For purely traditional values, I made the handle mostly out of curly birch. However, being this is my  very first puukko, I just had to add something extra to the handles. There was plenty of exotic woods to choose from, but I couldnt bring myself into using some psychedelic Amazonian neon-wood for a puukko, so I chose red rose wood (it actually grows in Finland too). The slabs between the pieces are birch bark. The blade is forged from 0,8% carbon steel, and the ferrules are grinded from brass. The shape of the knife is as traditional as possible; the style is mostly copied from Tommi-puukko, but of course I measured it to fit my own hand.

Here's a couple of pics from different stages of the process.

After some ~20 hours of training and work, I had two nice blades, ready to go

Fitting the ferrules was a lot of work; there should be no gap between
the blade and the brass

Assembling the handle.

Almost there...


Overall lenght ~7", the blade being a little under 3,5". The handle was treated with danish oil and bee wax.

The sheath was surprisingly easy to do, but it still took me some 4-5 hours to sew, decorate and dye it. The sheath has a wooden liner in it for shape and safety. The overall design is from tommi-puukkos sheath.

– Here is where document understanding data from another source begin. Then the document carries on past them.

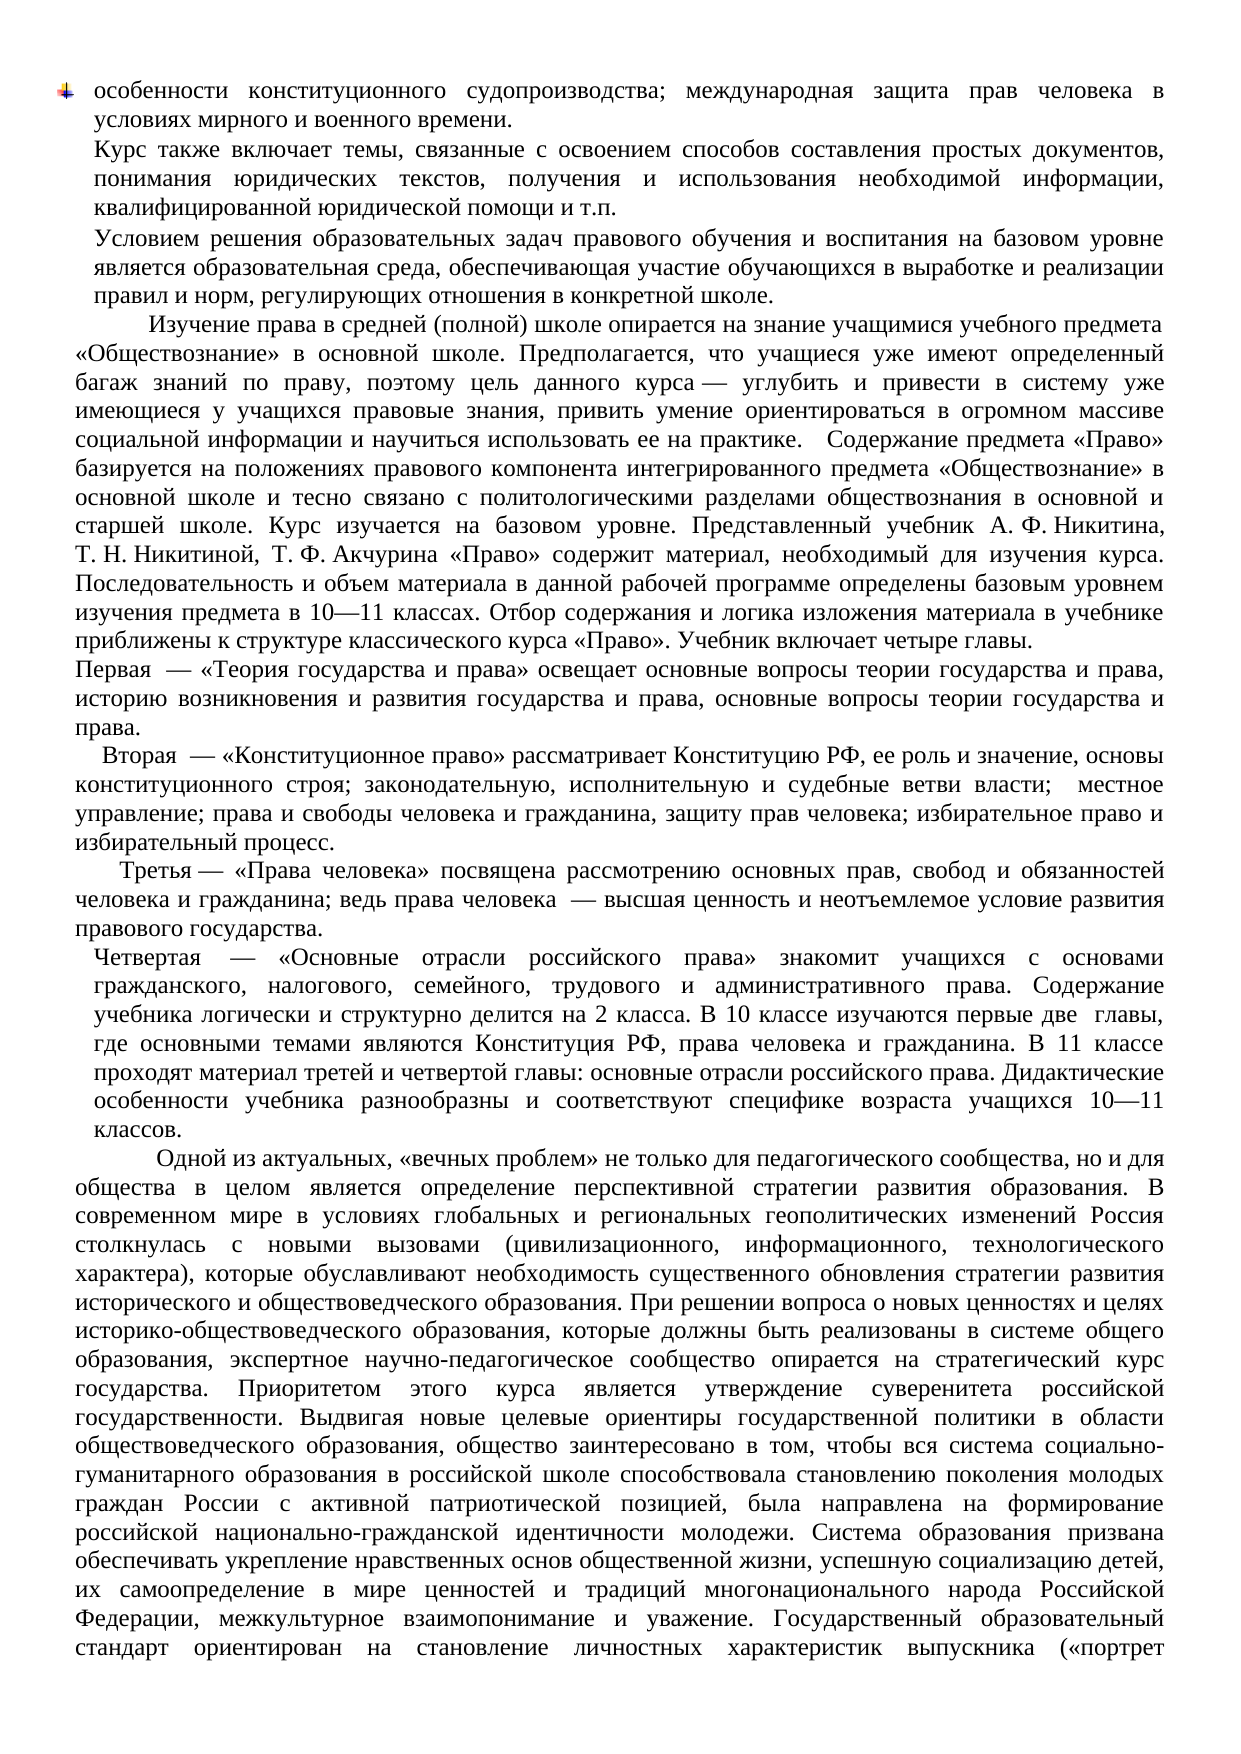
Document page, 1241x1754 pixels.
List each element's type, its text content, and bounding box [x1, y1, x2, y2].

text Вторая — «Конституционное право» рассматривает Конституцию РФ, ее роль и значение, основы конституционного строя; законодательную, исполнительную и судебные ветви власти; местное управление; права и свободы человека и гражданина, защиту прав человека; избирательное право и избирательный процесс. [75, 740, 1165, 855]
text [75, 1143, 1165, 1660]
picture [57, 81, 74, 99]
text Курс также включает темы, связанные с освоением способов составления простых документов, понимания юридических текстов, получения и использования необходимой информации, квалифицированной юридической помощи и т.п. [94, 134, 1165, 221]
text Изучение права в средней (полной) школе опирается на знание учащимися учебного предмета «Обществознание» в основной школе. Предполагается, что учащиеся уже имеют определенный багаж знаний по праву, поэтому цель данного курса — углубить и привести в систему уже имеющиеся у учащихся правовые знания, привить умение ориентироваться в огромном массиве социальной информации и научиться использовать ее на практике. Содержание предмета «Право» базируется на положениях правового компонента интегрированного предмета «Обществознание» в основной школе и тесно связано с политологическими разделами обществознания в основной и старшей школе. Курс изучается на базовом уровне. Представленный учебник А. Ф. Никитина, Т. Н. Никитиной, Т. Ф. Акчурина «Право» содержит материал, необходимый для изучения курса. Последовательность и объем материала в данной рабочей программе определены базовым уровнем изучения предмета в 10—11 классах. Отбор содержания и логика изложения материала в учебнике приближены к структуре классического курса «Право». Учебник включает четыре главы. [75, 309, 1165, 654]
text Условием решения образовательных задач правового обучения и воспитания на базовом уровне является образовательная среда, обеспечивающая участие обучающихся в выработке и реализации правил и норм, регулирующих отношения в конкретной школе. [94, 223, 1165, 309]
text Третья — «Права человека» посвящена рассмотрению основных прав, свобод и обязанностей человека и гражданина; ведь права человека — высшая ценность и неотъемлемое условие развития правового государства. [75, 855, 1165, 942]
text Первая — «Теория государства и права» освещает основные вопросы теории государства и права, историю возникновения и развития государства и права, основные вопросы теории государства и права. [75, 654, 1165, 740]
text Четвертая — «Основные отрасли российского права» знакомит учащихся с основами гражданского, налогового, семейного, трудового и административного права. Содержание учебника логически и структурно делится на 2 класса. В 10 классе изучаются первые две главы, где основными темами являются Конституция РФ, права человека и гражданина. В 11 классе проходят материал третей и четвертой главы: основные отрасли российского права. Дидактические особенности учебника разнообразны и соответствуют специфике возраста учащихся 10—11 классов. [94, 942, 1165, 1143]
list особенности конституционного судопроизводства; международная защита прав человека в условиях мирного и военного времени. [56, 75, 1165, 132]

Making this knife was a lot of fun and extremely educational knife-wise. If you're ever given the opportunity to make a knife of any kind with professional supervision, I strongy recommend it!

Spyderco Delica 4

The very first quality folder I purchased was a first generation Spyderco Delica. I think it was 'round -96 or something. It's the one with fixed pocket clip, AUS-8 blade, full serrations etc. I put that little thing trough a lot; no surprise I broke the tip off (and reprofiled it with a diamond file). The handle is all scratched, and the blade has been sharpened numerous times... still that little knife cuts like no other.

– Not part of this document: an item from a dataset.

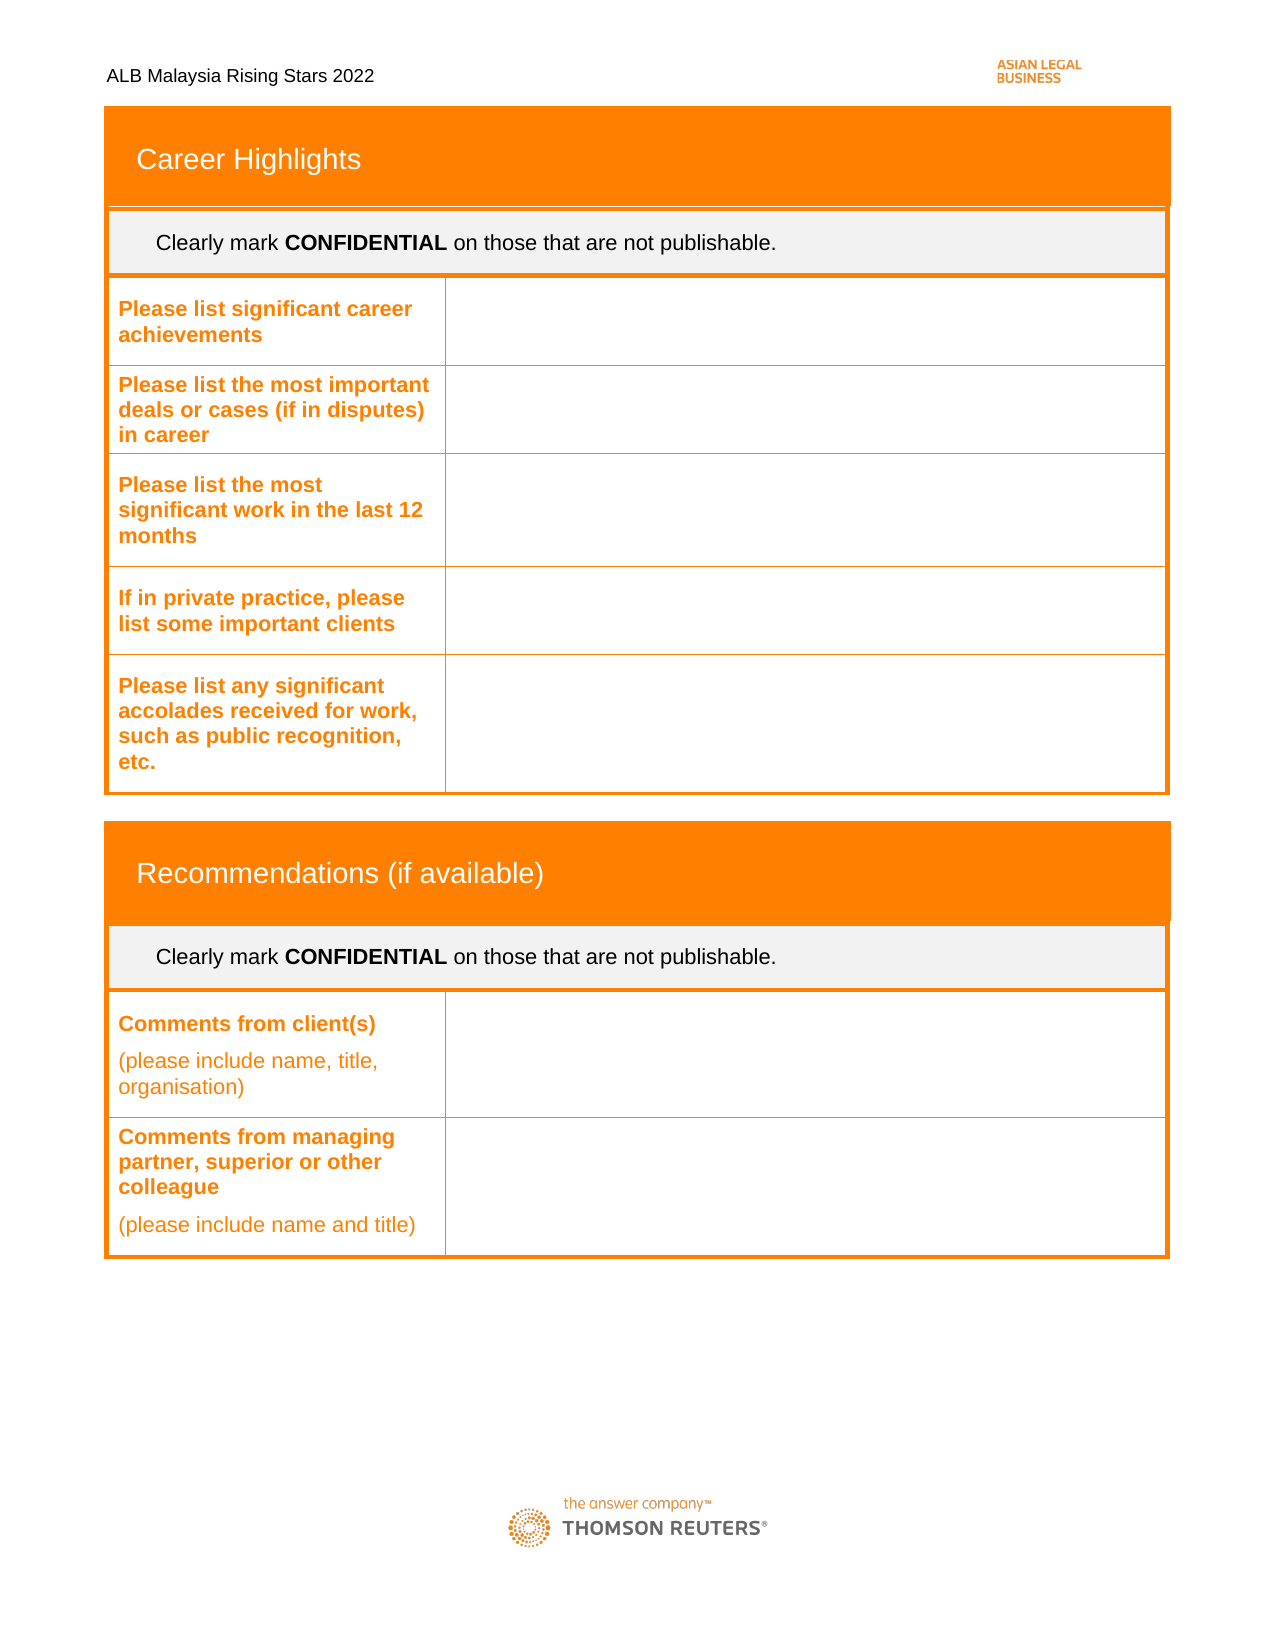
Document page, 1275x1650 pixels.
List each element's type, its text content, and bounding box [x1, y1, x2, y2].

Among friends (from top to bottom):
1. Byrd Raven, 2. Crickett, 3. 4th gen. FFG, 4. 4th gen combo edge,
 5. orginal Clipit Delica, and 6. the Harpy

A couple of years back I bought a Delica 4 with a partially serrated edge. During these 4 generations, the Delica has transformed from a featherweight blade into a sturdier knife. Almost too sturdy, one might say. The fit and finish of this knife are amazing, it feels like there's a ball bearing in the knife joint. The black paintet pocket clip shows scratches, and loosens up from time to time, but it works great, and is reversible to all four corners of the knife.

Brand new vs. 2 years of use

A year ago I upgraded into a full flat grind Delica which in my opinion kinda takes the Delica back to the roots due to the noticable lighter weight. Though the knife is almost identical to the previous Gen 4, there were some differencies with the quality. Something that maybe only a knife nut would notice, but this newer Delica lacks the smoothes and finesse of the previous Spydies Ive owned, and the "Spydie hole" in the blade has sharped edges. The blade lock's thumb stud is sharper too, and harder to push. None of these issues are a "deal braker", but I do hope Spyderco is not about to lower their previosly near perfect quality control.

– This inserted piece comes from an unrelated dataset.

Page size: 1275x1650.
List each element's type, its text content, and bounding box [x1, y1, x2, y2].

Other than these minor issues, the knife is great. After a year of use, the clip has loosen up a couple of times, and its scratched up, but the blade looks like new. Spyderco really knows how to make their VG10 into one of the finest pocket blade steels there is. The full flat grind is in my opinion the way the Delica is meant to be made; it cuts amazingly well. Sure, the thin blade is more brittle than a thicker one, but the clue is in the name: the knife is supposed to be used delica(tely), not as a prying bar. This in mind, I'm not sure if the skeletonized metal liners are actually needed in the handle; the blade would snap long before even a plain FRN (Fiberglass reinforced nylon) handle would brake.

Worth of mentioning: the bright color of the handle is a big plus for me. Sure, the foliage green is cool and tactical and all that, but for a user-knife, I really want the knife to rather be visible than cool.

In conclusion: an excellent, fast and lighweight knife for a reasonable price.